DATA SHOWN >>
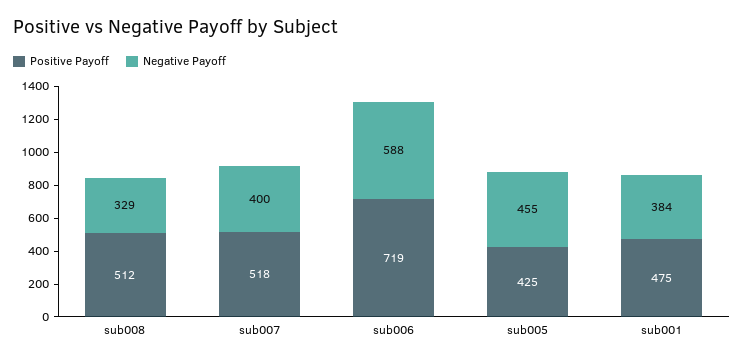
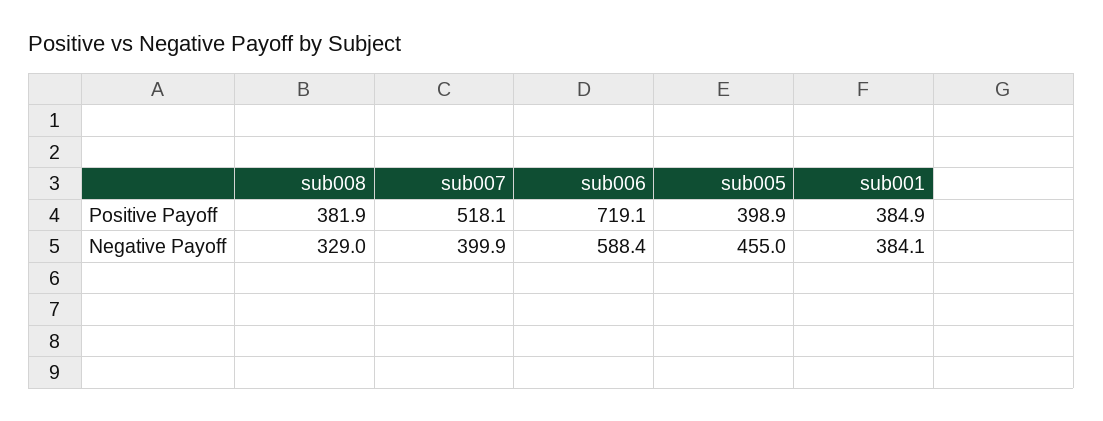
  {
    "Positive Payoff": {
-     "sub008": 512,
+     "sub008": 381.9,
      "sub007": 518.1,
      "sub006": 719.1,
-     "sub005": 425,
+     "sub005": 398.9,
-     "sub001": 475
+     "sub001": 384.9
    },
    "Negative Payoff": {
      "sub008": 329,
      "sub007": 399.9,
      "sub006": 588.4,
      "sub005": 455,
      "sub001": 384.1
    }
  }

WORK ORDER >> Copy the data exactly. Pictures do not belong in the copy.

WRITTEN REPLY >>
  {
    "Positive Payoff": {
-     "sub008": 512,
+     "sub008": 381.9,
      "sub007": 518.1,
      "sub006": 719.1,
-     "sub005": 425,
+     "sub005": 398.9,
-     "sub001": 475
+     "sub001": 384.9
    },
    "Negative Payoff": {
      "sub008": 329,
      "sub007": 399.9,
      "sub006": 588.4,
      "sub005": 455,
      "sub001": 384.1
    }
  }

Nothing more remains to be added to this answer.